Research continually shows how distracting cell pones are—so some schools want to ban them

FAN Editor

In July of 2018, the French government passed a law banning cell phones in schools. According to CNN, the law passed 62 votes to one. The policy came into effect during the beginning of the 2018-2019 school year and impacts students in kindergarten through the 9th grade.

Some schools across the U.S. are enacting similar policies as a way to decrease distractions for students.

“It was a constant distraction for kids and what it became is a constant discipline issue,” Robin Kvalo, Principal of Portage High School, tells Wisconsin Public Radio. Kvalo says the school confiscated over 200 phones during the last school year, and that students and teachers are seeing results.

“They are not distracted anymore,” she says. “The phones are not their preoccupation. They know they can’t have the phones in the classroom. If that had been the case years ago, we wouldn’t have needed the policy.”

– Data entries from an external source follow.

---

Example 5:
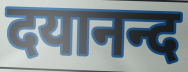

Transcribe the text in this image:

दयानन्द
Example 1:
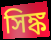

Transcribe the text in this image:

সিঙ্ক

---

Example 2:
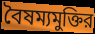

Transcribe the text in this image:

বৈষম্যমুক্তির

It doesn’t take a scientist to tell you that cell phones can be distracting, but if you want do happy to want confirmation from a scientist, it’s not hard to find. Study after study shows that the powerful computers we keep in our pockets can be distracting for even the most disciplined of adults — not to mention students.

One study published by the London School of Economics traced the impact of banning mobile phones at schools on exam scores. Researchers found that students in schools schools with phone bans earned higher test scores and that low-performing students benefited the most. “Restricting mobile phone use can be a low-cost policy to reduce educational inequalities,” concludes the study.

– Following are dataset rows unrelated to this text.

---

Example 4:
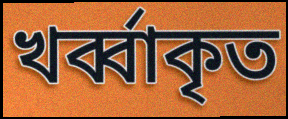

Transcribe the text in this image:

খর্ব্বাকৃত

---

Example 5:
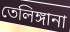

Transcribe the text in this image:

তেলিঙ্গানা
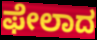
ಫೇಲಾದ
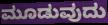
ಮೂಡುವುದು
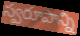
స్వరూపాన్ని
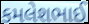
કમલેશભાઈ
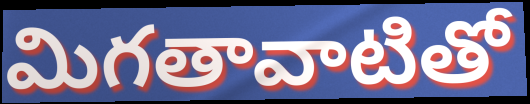
మిగతావాటితో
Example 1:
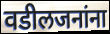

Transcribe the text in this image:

वडीलजनांना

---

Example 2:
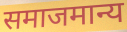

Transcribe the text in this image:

समाजमान्य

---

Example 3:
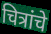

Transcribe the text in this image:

चित्रांचे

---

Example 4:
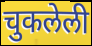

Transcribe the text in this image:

चुकलेली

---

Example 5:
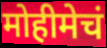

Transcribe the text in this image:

मोहीमेचं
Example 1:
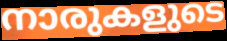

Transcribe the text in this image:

നാരുകളുടെ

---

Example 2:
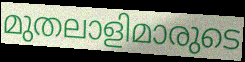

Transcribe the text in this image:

മുതലാളിമാരുടെ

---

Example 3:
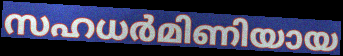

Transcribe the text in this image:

സഹധർമിണിയായ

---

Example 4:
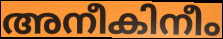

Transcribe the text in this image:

അനീകിനീം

Another study published in the Journal of Communication Education found that students without mobile phones performed better in several different areas. They wrote down 62 percent more information in their notes, were able to recall more detailed information from class and scored a full letter grade-and-a-half higher on a multiple choice test than those who were actively using their mobile phones.

Research published by the University of Chicago found that even if cell phones are turned off, turned face down or put away, their mere presence reduces people’s cognitive capacity.

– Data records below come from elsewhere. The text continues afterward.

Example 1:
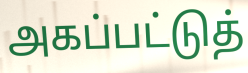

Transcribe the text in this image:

அகப்பட்டுத்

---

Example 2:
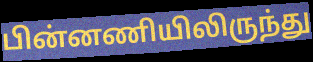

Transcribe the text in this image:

பின்னணியிலிருந்து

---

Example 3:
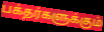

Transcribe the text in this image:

பக்தர்களுக்கும்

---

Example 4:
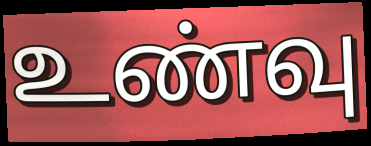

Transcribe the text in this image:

உண்வு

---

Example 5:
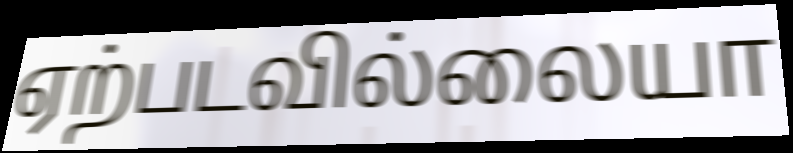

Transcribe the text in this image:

ஏற்படவில்லையா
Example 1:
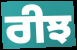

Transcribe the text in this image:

ਰੀਝ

Today, 95 percent of American adults owns a cell phone of some kind and 77 percent own a smartphone, according to the Pew Research Center. Pew also reports that 95 percent of teens have or have access to a smartphone, and 45 percent of teens say they are online on a near-constant basis.

The meteoric rise in mobile devices such as these has radically changing classrooms across the country and around the world.

But while researchers maintain that cell phones, along with other forms of technology, have the potential to be distracting, others say that banning cell phones is an over-adjustment, and many claim that having phones in schools can be helpful for students who need to stay in touch with their parents.

In 2015, New York City Mayor Bill de Blasio lifted a ban on cell phones in New York City schools put into place by his predecessor, Michael Bloomberg. He said that like many other parents, he and his wife, Chirlane, gave their kids cell phones so that they could stay in touch with their family. He also raised concerns that the ban was unequally enforced across schools.

“Parents should be able to call or text their kids,” de Blasio said in 2015. “Lifting the ban respects families, and it will end the unequal enforcement that has penalized students at so many high-needs schools. We are giving educators the tools and the flexibility to make this change responsibly.”

And others say that cell phones can help students learn more, rather than less. Proponents of cell phones in classrooms say that they allow students to be self-sufficient learners that can efficiently use the modern tools that available to them — and that would likely be available to them in the workplace — to learn new information.

Finally, some say that enforcing cell phone bans is simply impossible. Anita Charles, Director of Secondary Teacher Education at Bates College has observed classrooms and analyzed technology policies for years. In 2017, she wrote a chapter titled, “‘There’s a relationship’: Negotiating cell phone use in the high school classroom” in Researching New Literacies: Design, Theory, and Data in Sociocultural Investigation.

“I found that when schools attempted a blanket policy, invariably, it was unenforceable,” she said. “Teachers and students developed work-arounds.”